Re: [DFDL-WG] A selection of example data formats #1

15 Jun 2011

      Mike

I realise that this is the first of your two e-mails on this subject, but 
I've added some comments anyway to keep things in context...more to come 
on your 2nd mail.

Regards

Steve Hanson
Architect, Data Format Description Language (DFDL)
Co-Chair, OGF DFDL Working Group
IBM SWG, Hursley, UK
smh@uk.ibm.com
tel:+44-1962-815848

From:
"Mike Beckerle" <mbeckerle.dfdl@gmail.com>
To:
Tim Kimber/UK/IBM@IBMGB
Cc:
Steve Hanson/UK/IBM@IBMGB
Date:
11/06/2011 01:56
Subject:
RE: A selection of example data formats

Tim, 

I need schemas in order to interpret these puzzles.  I can propose some, 
but I’m not sure they would match the scenarios you are trying to 
illustrate.

You mention somewhere lengthKind=”explicit”….. which I think makes some of 
these puzzles very easy. 

To me, <element name=”a”  type=”string” default=”AAAAA” 
dfdl:lengthKind=”explicit” dfdl:length=”5”/> is really easy. The default 
will ONLY be used on unparsing to fill in something missing from the 
infoset.  When parsing, 5 characters are consumed. If they’re not 
available because end of data/parent occurred, then it’s a processing 
error, but the default would never be used. 
<smh> Tim and I agree on this when the dfdl:length property (which can be 
an expression) evaluates to > 0 </smh>. 

Our current draft spec says that when consuming these 5 characters, 
delimiter scanning is not even occurring. (though we have a separate topic 
to consider if that is right or not. I think it is right, and if you want 
to look for a terminator, as well as check for a fixed length, you have to 
use a dfdl:assert to check the length, but use lengthKind=”delimited”. But 
I digress.)

<smh> Digression. Using dfdl:assert only helps with the last element in a 
sequence of fixed length elements. </smh>

I do think we need to consolidate and clarify terminology somewhat, and 
there’s an important special case we need to clarify.
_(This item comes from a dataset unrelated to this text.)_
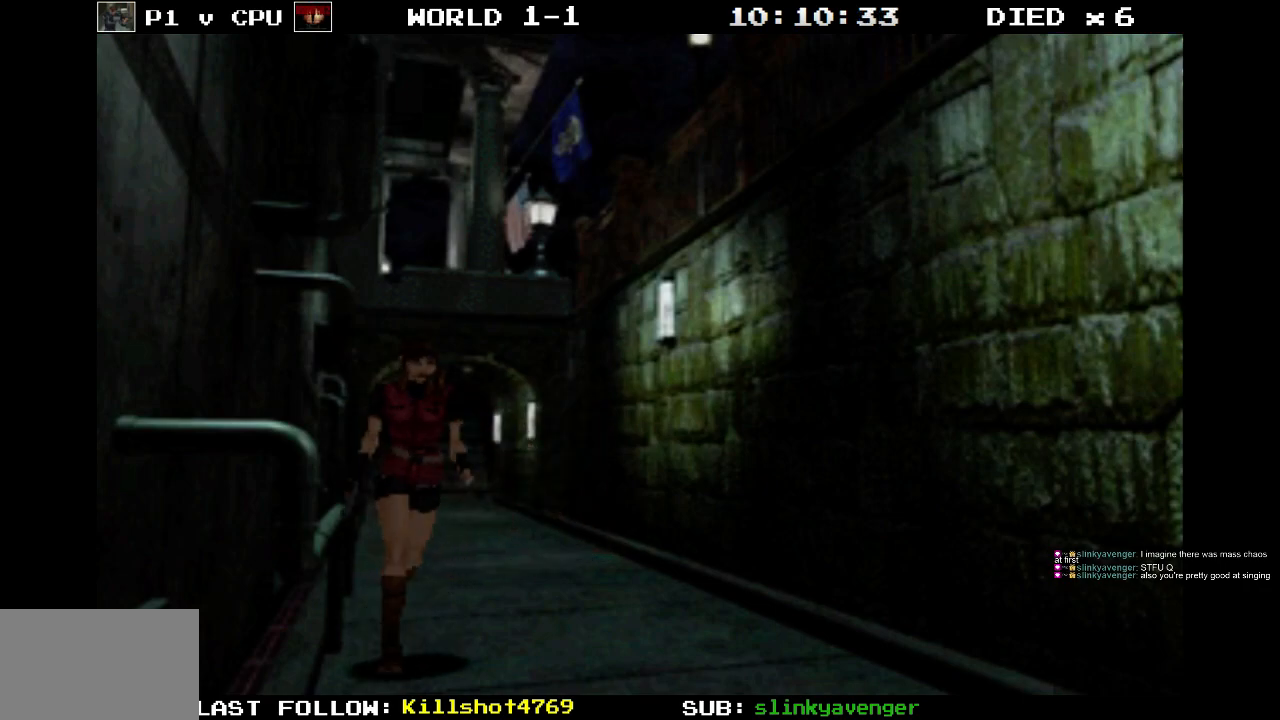
{"buttons": [], "events": [[450, "SQUARE", "up"], [483, "DPAD_UP", "up"]]}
Missing = Known Not To Exist = Not Existing
Existing = Not Missing

The trick is this: Missing means there is no place where the element could 
appear.  The reason for this stilted language is that we’re trying to 
allow elements whose declarations admit representations of exactly zero 
bits, to be classified as Existing, not missing. So the evidence in the 
bit stream has to go on the other side, toward showing something is NOT 
there. 

Empty implies Existing, but where there is no grammar content region bits. 
The usual examples would be adjacent delimiters: “AAAAA,,CCCCC”, or 
initiators: “A:AAAAA, B:, C:CCCCC”

This very special case where an element, including framing, legitimately 
occupies zero bits of the data stream is the trick. This is the ambiguity 
that some of your examples are about. This is why there’s this emphasis in 
the spec language Alan worked so hard on, about whether we can show things 
*don’t exist* in the data stream. It’s because we want this special case 
to be allowed to be “existing” even though there are no bits showing 
evidence of existence at all.

To make things work, I think this special case must be classified as 
Existing, not Missing. Alternatively we can introduce a special term for 
this situation.  (Call it a Ghost element, for example. It exists, but you 
can’t see it.).

The trick here is resolving the point of uncertainty, and determining that 
the length is zero without unbounded speculation.  We have to be very 
careful how much we require speculation to do for us. Specifically, we do 
*not* want to say that something’s length is zero because speculation 
forward after this element led to a successful parse. That’s the so-called 
“squeeze” algorithm for determining where something ends (its length), and 
I really worry about it. I think there are possibly other places where our 
draft spec implies this kind of squeeze algorithm for length. (Ex: I am 
worried about when separator and terminator are the same character. But I 
digress.)

An element’s length is zero if it has no bits of framing (no initiator nor 
terminator of its own, no alignment or skip crud) and we immediately 
encounter terminating markup ( parent separator, parent terminator….), or 
we encounter end-of-parent/data.  Assuming the element is required, has a 
default, and the length dfdl properties admit a zero-length 
representation, then in this case we would generate the default as its 
infoset value, and consume zero bits of the input stream. Example:

<smh> We need to be very careful when using the term 'length'. Length in 
DFDL only ever means content region. The function 
dfdl:representationLength() is defined as omitting framing (see spec 
23.5.3). If want to talk about total absence of framing as well then we 
need a new term.  Tim and I agree with your second sentence if it uses 
length to mean content, but not if it includes framing, as it does not 
cover the case (eg) where I have a dfdl:initiator, zero length content, 
and a dfdl:separator in force. Note that you allow this case in your 2nd 
email, so maybe you changed your mind as you progressed through Tim's 
puzzles?  </smh>. 

<sequence dfdl:terminator=”;”>
<element name=”speedLimit” type=”int” dfdl:initiator=”” dfdl:terminator=”” 
default=”100” dfdl:lengthKind=”delimited” />
</sequence>

So the data stream “;” would produce an infoset containing element 
speedLimit with value 100. 

(I intentionally avoided the string case, because of the empty string 
being a legitimate value, which disables defaulting really.)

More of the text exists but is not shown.